I gave y’all some grace because I knew it would take some time cause y’all was so young gettin’ together and I told Adair he should’ve waited but he was so in love he couldn’t see straight.

And I ain’t mad at that, ‘cause Lord knows love’ll make you brave and stupid all at the same time.

But I told him…I told him marriage don’t fix immaturity.

Babies don’t fix broken things and when it all came tumblin’ down, who was left tryin’ to patch the pieces for that baby?

” She pointed toward the backyard where Ade’s laughter floated in from the open window.
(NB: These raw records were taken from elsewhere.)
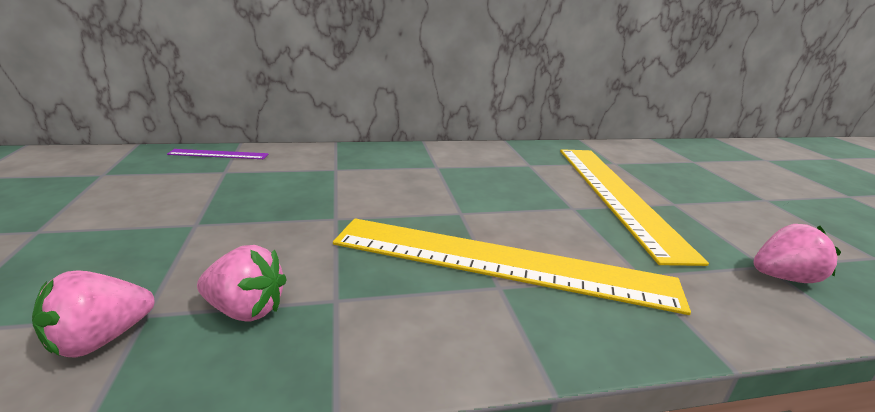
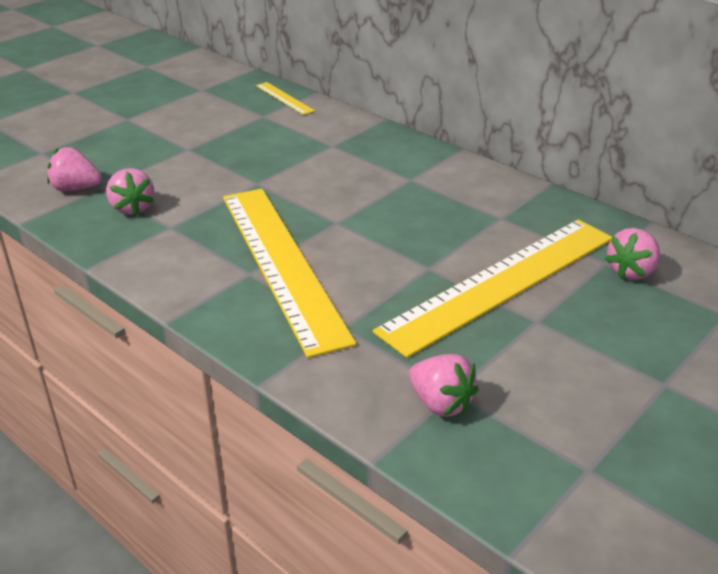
camera: 55 degrees right, 10 degrees up
purple ruler [167,149,268,159] -> yellow ruler [256,82,315,115]
none -> pink strawberry [605,228,660,280]

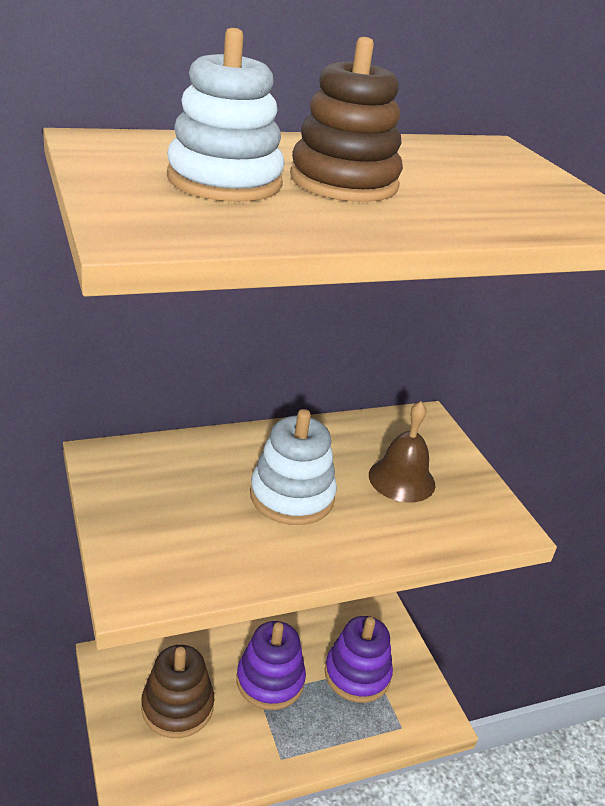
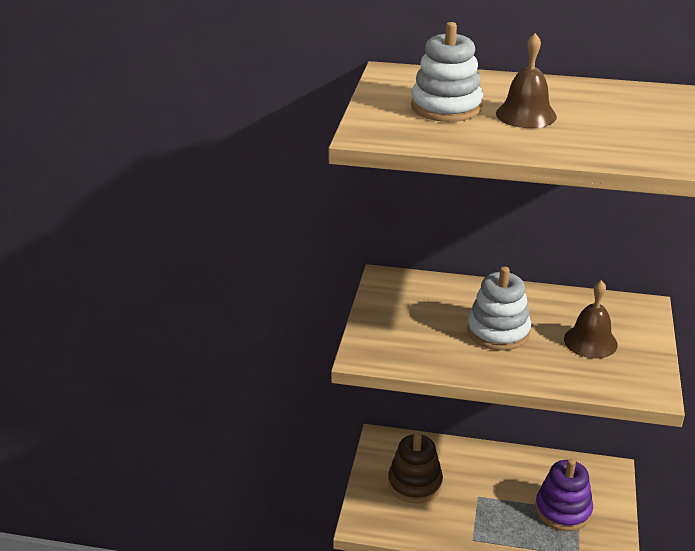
camera: 35 degrees right, 0 degrees up
purple stacking toy [236,621,306,710] -> none
brown stacking toy [290,37,403,202] -> brown bell [496,33,557,128]

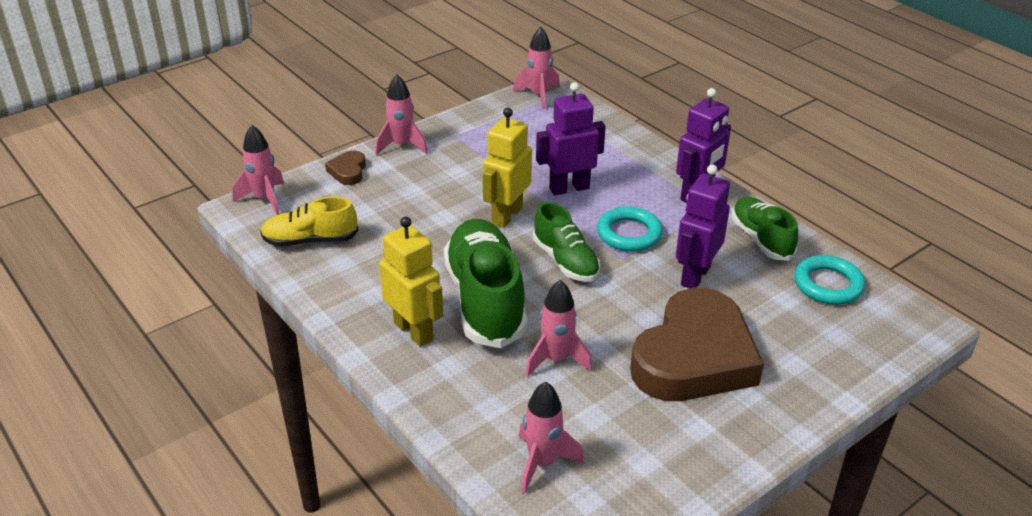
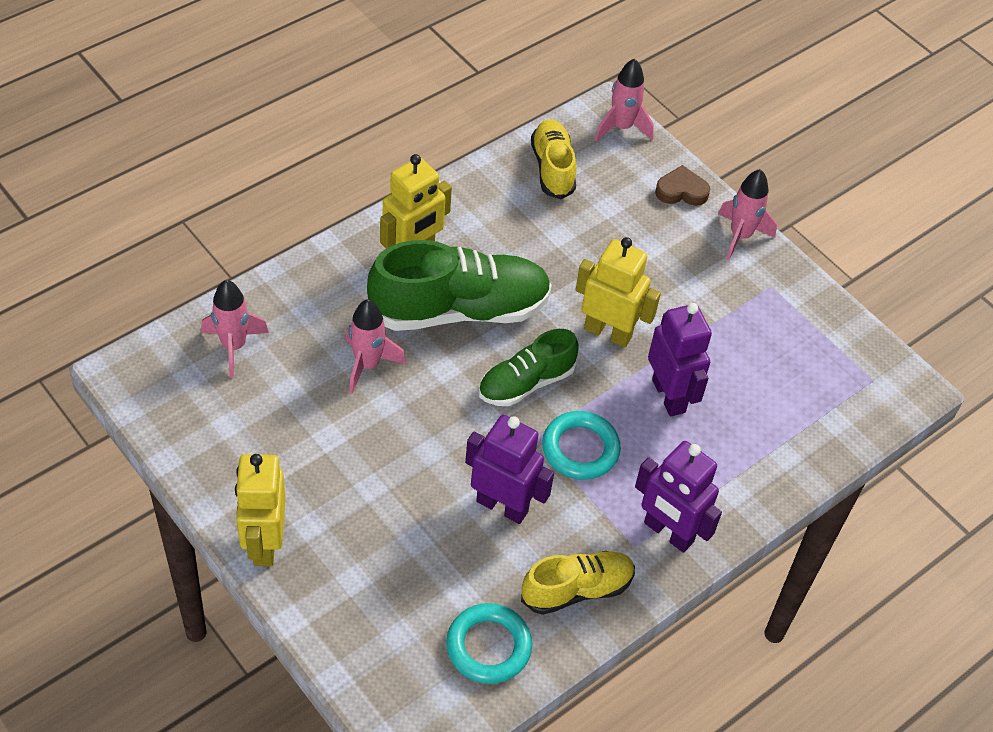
camera: 85 degrees right, 15 degrees up
pink rocket [513,27,560,110] -> none
brown heart [630,287,764,401] -> none
green shoe [732,197,798,261] -> yellow shoe [521,551,635,615]
none -> yellow robot [235,454,286,566]

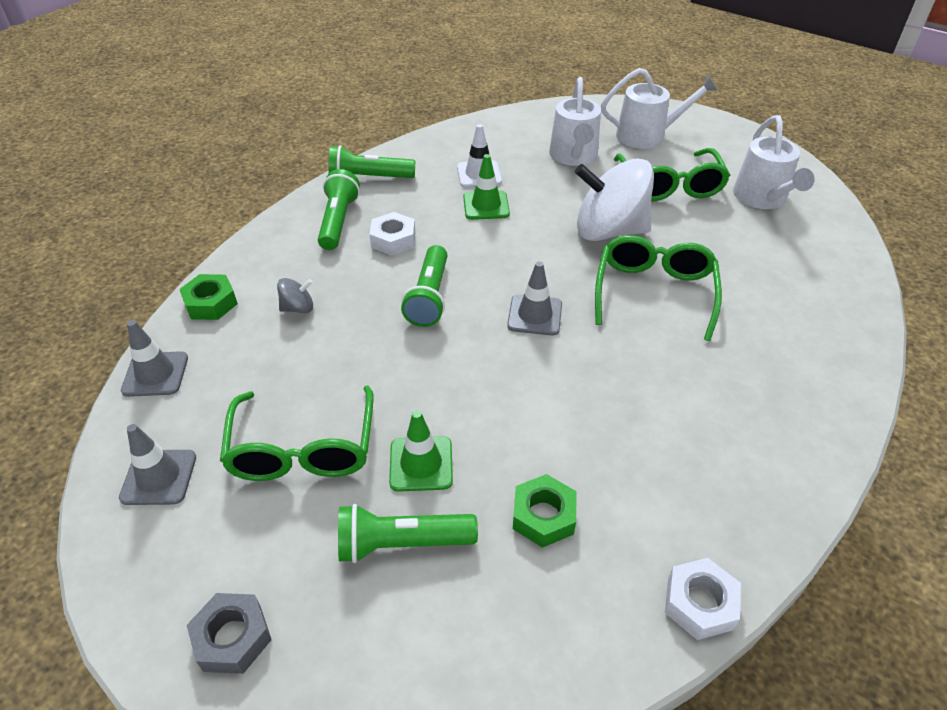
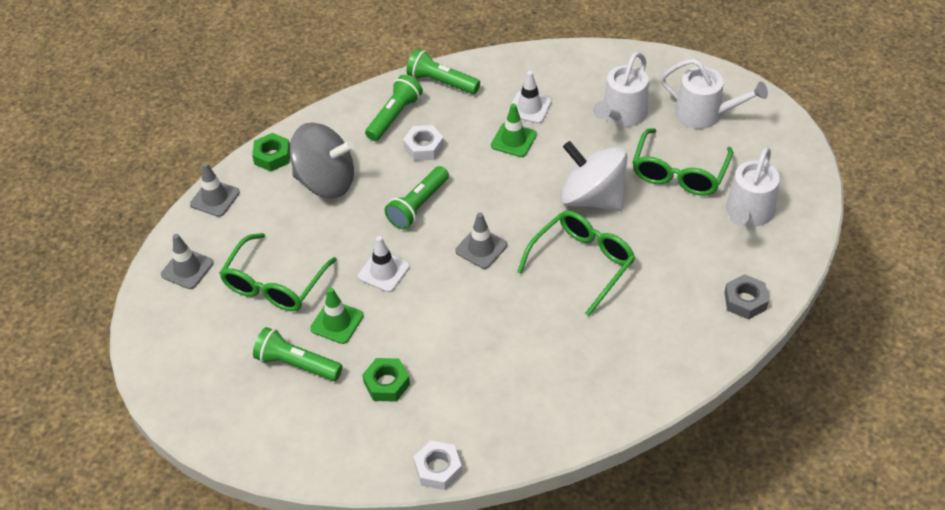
camera: 30 degrees right, 5 degrees up
grey nut [187,593,272,674] -> grey nut moved to [724,274,769,320]
grey spinning top [277,278,313,313] -> grey spinning top [290,122,354,198], size x2.43
none -> white traffic cone [358,236,410,292]

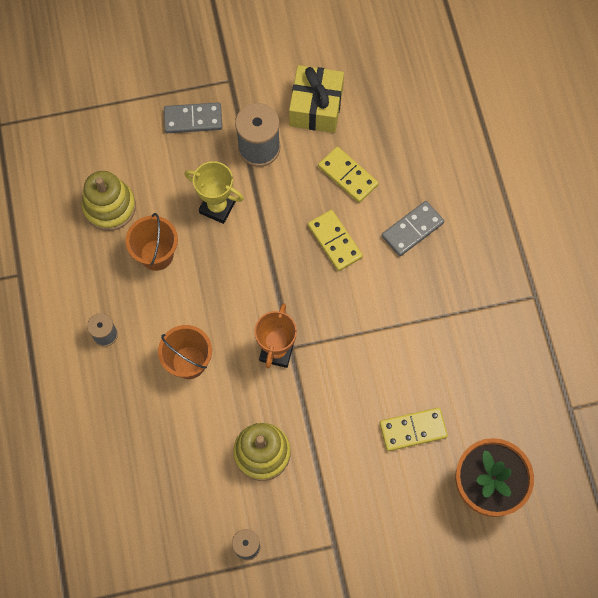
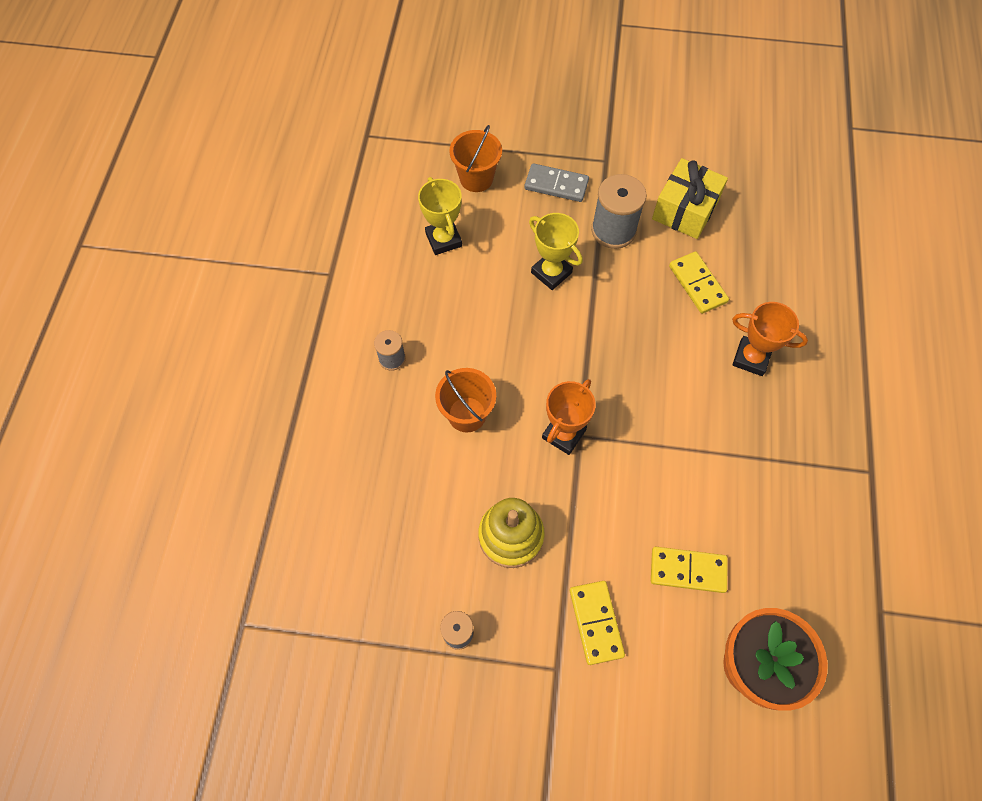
camera: 20 degrees right, 5 degrees down
yellow stacking toy [82,171,136,231] -> yellow trophy [418,177,462,255]
orange bucket [125,213,178,271] -> orange bucket moved to [449,125,502,192]
yellow domino [308,210,363,271] -> yellow domino moved to [570,581,625,665]
grey domino [382,201,444,256] -> orange trophy [732,302,808,376]

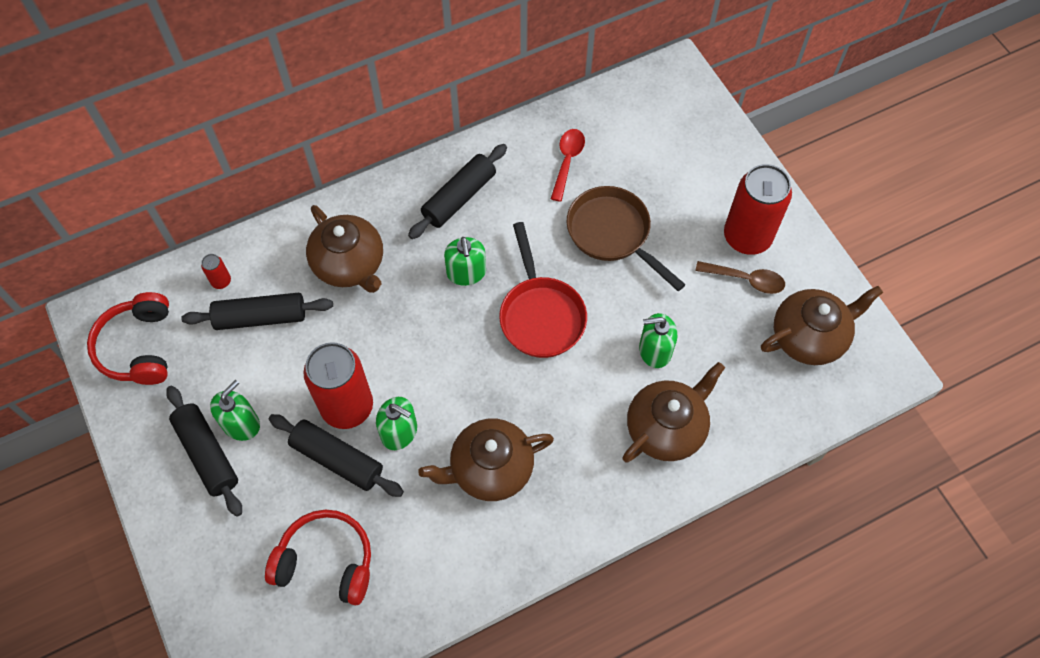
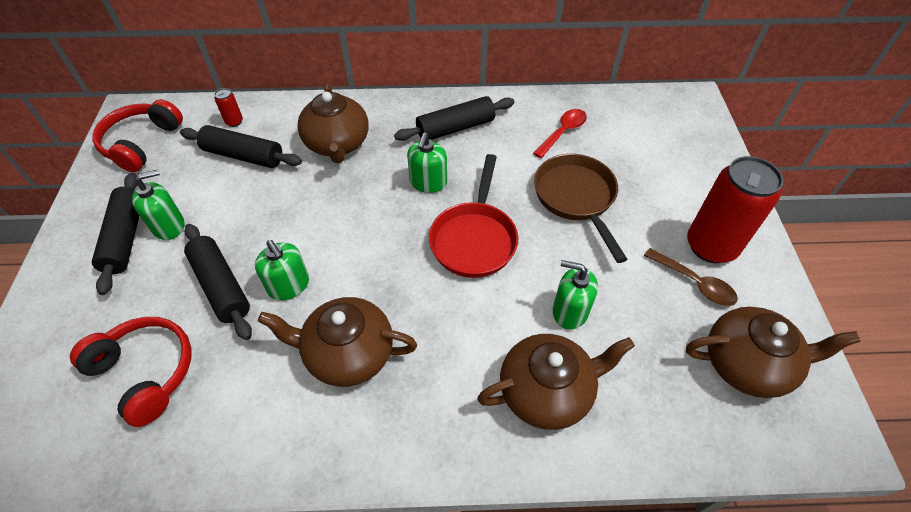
camera: 25 degrees right, 10 degrees down
red can [303,342,373,429] -> none

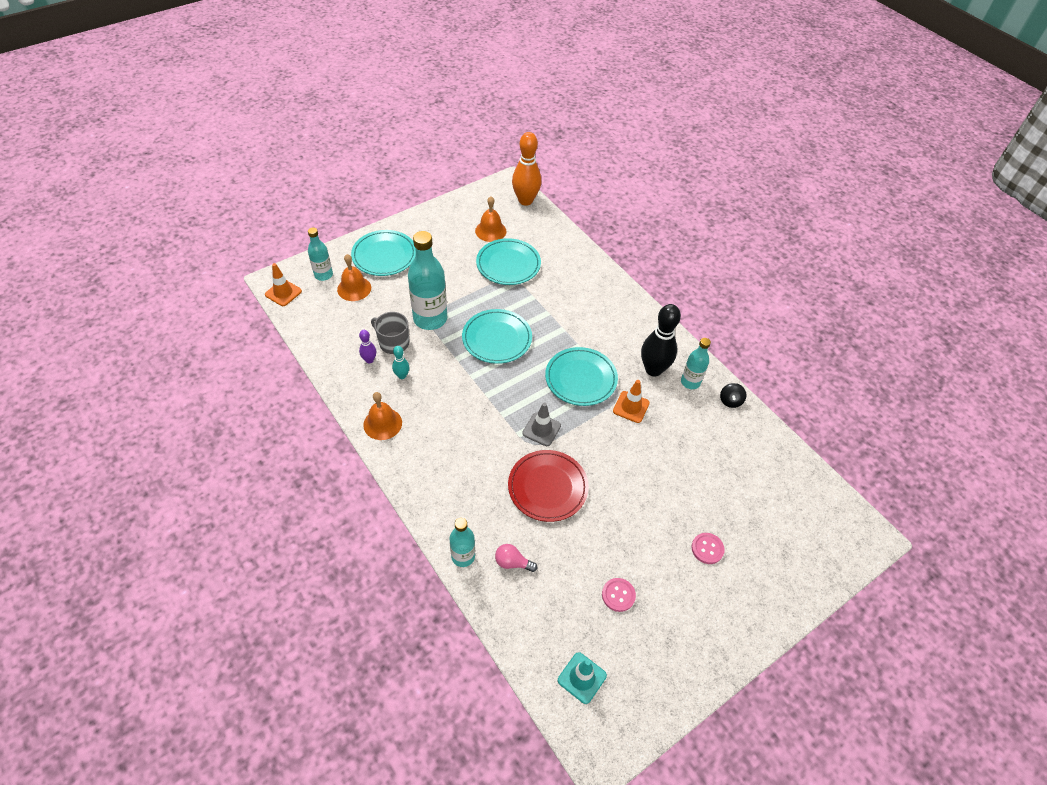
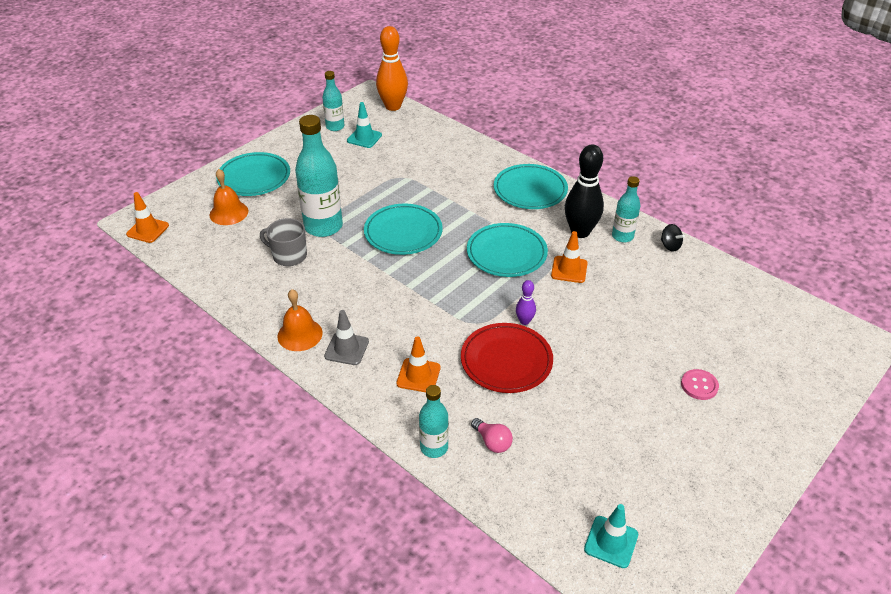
camera: 10 degrees left, 10 degrees down
turquoise bottle [308,228,333,281] -> turquoise bottle moved to [322,71,344,131]
purple bowling pin [359,330,376,363] -> purple bowling pin moved to [516,280,536,325]
turquoise bowling pin [392,346,409,379] -> none
orange bell [475,196,506,242] -> turquoise traffic cone [347,102,382,148]
turquoise plate [476,238,541,285] -> turquoise plate moved to [494,164,568,209]
pink light bulb [495,544,537,572] -> pink light bulb turned 135 degrees counterclockwise [471,418,513,453]
grey traffic cone [522,402,561,446] -> grey traffic cone moved to [324,310,369,365]
pink button [602,578,636,612] -> none
black spinning top [720,383,746,408] -> black spinning top turned 45 degrees counterclockwise [661,224,685,252]
none -> orange traffic cone [396,336,441,392]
“I was. I was the one explaining why Daddy wasn’t there yet.

Why Mommy didn’t want to talk on the phone when he gave it to her.

Why y’all couldn’t be in the same damn room without it turning into some cold silence or a fight y’all thought he didn’t hear.

So yeah, I got a right to ask what this is because if y’all just playin’, or just lonely, or just tryin’ to feel somethin’ familiar, I need you to say that.

To me.” Pam’s voice cracked then. Just a little but she didn’t let herself fall apart.

“Because I love y’all. Both of y’all but I adore that little boy and I’ll be damned if I sit quiet and watch him get his hopes up just to watch ‘em drop again.”

The silence that followed was pressing. Like truth had taken up space in the room and neither of them had figured out how to breathe around it yet.

Sabine felt it first in her chest, a familiar tightness, the kind that came when someone said something so real it pierced the armor you didn’t even know you were still wearing.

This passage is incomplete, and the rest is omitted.